2007-06-28 | フィールドから
・いよいよアカエゾマツ科研に関する現地調査開始。森林総研の北村さん、北大の飯島くんに加えて、同じく北大の城田さん、東北大の富田くん、に当スタッフという実に多彩な混生チーム。まず、前山湿地林にて枝の採取方法などを城田さんの意見を聞きながら検討。と、ここでロガーがセットアップされていないことが判明。ということで、ロガー設置はやめて山頂付近の2集団のサンプリングに集中することに・・・。

・登山道までは車で行くことに成功。ということで早速登るが、蒸し暑いせいか、いきなりばてる。途中の見晴らしのよいカーブ付近からアカエゾマツ矮生個体が出現するので、再び、採取方法、測定項目の確認。横目で風雪に耐え忍ぶアカエゾマツたちを眺めつつ、この辺でサンプリングするかという大体の感じをつかむ。

・バテバテになりつつ山頂へ到達。大雪山系は雪渓が残っていて、実に雄大な眺め。と、山頂付近の集団ではなんだかアカエゾマツの雌花が目立つことに富田くんが気がつく。低山帯では今年は絶望的な着花状況だと思っていたんだけど・・・。ということで、山頂ではどうせなら花がついている個体を選ぶか、という感じになる。



・アカエゾマツはもちろん風媒なんだが、雄花をよく観察していると虫がうろうろと集まっている。こうした高山帯では貴重な餌資源だったりするのかも・・・。案外、風媒だけではなかったりして。

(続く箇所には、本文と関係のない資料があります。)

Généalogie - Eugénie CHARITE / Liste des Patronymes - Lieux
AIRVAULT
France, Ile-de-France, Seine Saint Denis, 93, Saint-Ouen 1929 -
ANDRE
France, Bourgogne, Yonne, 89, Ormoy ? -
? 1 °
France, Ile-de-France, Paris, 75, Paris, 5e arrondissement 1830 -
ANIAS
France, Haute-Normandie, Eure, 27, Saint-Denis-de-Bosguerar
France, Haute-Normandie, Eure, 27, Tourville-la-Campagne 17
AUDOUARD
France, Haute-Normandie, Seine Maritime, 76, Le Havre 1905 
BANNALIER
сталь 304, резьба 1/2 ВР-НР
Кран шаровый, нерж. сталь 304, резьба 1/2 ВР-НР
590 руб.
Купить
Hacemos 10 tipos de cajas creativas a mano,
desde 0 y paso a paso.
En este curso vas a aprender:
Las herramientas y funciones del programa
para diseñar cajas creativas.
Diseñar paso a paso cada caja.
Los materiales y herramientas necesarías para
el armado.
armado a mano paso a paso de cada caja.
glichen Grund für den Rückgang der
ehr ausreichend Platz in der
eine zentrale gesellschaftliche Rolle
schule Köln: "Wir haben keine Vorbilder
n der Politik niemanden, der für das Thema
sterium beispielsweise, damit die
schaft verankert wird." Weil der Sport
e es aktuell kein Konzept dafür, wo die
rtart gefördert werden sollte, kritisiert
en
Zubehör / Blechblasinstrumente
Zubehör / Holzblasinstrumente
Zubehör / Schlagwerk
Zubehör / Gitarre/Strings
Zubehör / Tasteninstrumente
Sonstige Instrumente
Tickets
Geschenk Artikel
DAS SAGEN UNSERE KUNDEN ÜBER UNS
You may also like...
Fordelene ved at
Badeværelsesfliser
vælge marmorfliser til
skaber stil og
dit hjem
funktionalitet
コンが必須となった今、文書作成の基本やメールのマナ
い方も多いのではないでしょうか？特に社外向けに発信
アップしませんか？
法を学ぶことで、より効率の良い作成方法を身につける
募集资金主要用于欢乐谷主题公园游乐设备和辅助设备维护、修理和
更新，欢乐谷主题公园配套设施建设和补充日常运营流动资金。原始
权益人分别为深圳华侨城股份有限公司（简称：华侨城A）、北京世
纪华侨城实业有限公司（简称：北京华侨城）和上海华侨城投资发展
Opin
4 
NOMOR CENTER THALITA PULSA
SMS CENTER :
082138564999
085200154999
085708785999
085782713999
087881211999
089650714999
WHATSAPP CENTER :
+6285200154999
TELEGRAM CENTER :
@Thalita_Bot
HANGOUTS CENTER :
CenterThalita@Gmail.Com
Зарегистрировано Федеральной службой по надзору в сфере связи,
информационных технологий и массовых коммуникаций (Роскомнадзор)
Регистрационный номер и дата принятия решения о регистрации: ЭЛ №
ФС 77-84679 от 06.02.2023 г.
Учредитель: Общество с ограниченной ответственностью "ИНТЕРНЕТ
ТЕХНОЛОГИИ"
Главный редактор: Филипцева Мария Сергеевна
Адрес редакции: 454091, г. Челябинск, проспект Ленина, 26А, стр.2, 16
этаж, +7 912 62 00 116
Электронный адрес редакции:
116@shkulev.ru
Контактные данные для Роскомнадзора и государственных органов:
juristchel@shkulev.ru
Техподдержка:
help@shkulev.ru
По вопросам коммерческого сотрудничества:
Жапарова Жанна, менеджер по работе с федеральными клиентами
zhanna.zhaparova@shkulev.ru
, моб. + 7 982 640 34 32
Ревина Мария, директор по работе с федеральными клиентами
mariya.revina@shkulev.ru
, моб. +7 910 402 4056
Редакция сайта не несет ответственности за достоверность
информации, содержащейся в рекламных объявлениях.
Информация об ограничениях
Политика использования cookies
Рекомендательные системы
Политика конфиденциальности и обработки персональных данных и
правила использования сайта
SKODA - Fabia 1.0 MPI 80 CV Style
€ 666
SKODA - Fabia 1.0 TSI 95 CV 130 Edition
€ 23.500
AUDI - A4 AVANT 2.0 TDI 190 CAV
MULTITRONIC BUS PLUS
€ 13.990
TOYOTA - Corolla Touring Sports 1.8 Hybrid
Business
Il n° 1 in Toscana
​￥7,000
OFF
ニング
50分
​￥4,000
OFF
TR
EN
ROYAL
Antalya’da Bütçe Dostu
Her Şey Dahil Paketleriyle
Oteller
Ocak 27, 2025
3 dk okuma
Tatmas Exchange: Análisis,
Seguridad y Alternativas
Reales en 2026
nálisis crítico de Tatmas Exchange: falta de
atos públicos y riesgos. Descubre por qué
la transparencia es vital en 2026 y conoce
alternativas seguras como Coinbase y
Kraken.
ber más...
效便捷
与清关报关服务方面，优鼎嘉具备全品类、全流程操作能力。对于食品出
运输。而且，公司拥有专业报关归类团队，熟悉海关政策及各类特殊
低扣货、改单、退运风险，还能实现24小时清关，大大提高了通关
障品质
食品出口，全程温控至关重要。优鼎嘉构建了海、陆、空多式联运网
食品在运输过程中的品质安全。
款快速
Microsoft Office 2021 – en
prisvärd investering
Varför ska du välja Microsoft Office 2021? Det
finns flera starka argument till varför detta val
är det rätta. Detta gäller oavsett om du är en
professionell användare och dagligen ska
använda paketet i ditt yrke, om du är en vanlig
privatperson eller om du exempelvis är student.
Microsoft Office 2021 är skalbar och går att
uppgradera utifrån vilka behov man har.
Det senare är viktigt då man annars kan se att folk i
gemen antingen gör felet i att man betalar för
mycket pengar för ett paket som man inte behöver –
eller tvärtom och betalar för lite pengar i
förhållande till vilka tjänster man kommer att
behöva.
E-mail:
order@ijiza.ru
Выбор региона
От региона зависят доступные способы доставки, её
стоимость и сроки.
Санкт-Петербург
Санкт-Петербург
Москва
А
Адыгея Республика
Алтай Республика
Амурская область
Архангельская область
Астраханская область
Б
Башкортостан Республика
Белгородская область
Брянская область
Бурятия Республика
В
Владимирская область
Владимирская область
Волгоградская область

針葉樹ではあまり聞いたことないけど。



・いざ、サンプリングを始めると、過去のマイクロサテライト用のサンプリング個体のピンクテープが眼に入り、ついそこまで行ってみたくなる。しかし、この付近ではハイマツがわんさかと生えていて、ハイマツの海を泳ぐといった風情。この綱渡り的歩行に皆さん大苦戦されていたようで(当方もその一人だが・・・)、わずか20個体をサンプリングするのが実に大変であった。



・帰りがけに、今度は目をつけていた歩道沿いとそこから少し奥に入った個体をサンプリングしていく。標高差は100m前後だが、山頂とはまた明らかに違った個体の雰囲気となる。個体サイズや樹形も結構違うので、想像以上に環境差は著しいのであろう。混生チームでは、それぞれが違う観点から高山帯やアカエゾマツたちを見ているので、今までには聞いたことのないような新鮮な意見が聞けた。これをどうやって具体的な研究項目に活かしていくかが問題なんだが、ともかくこうしたベクトルの異なる意見は貴重だ。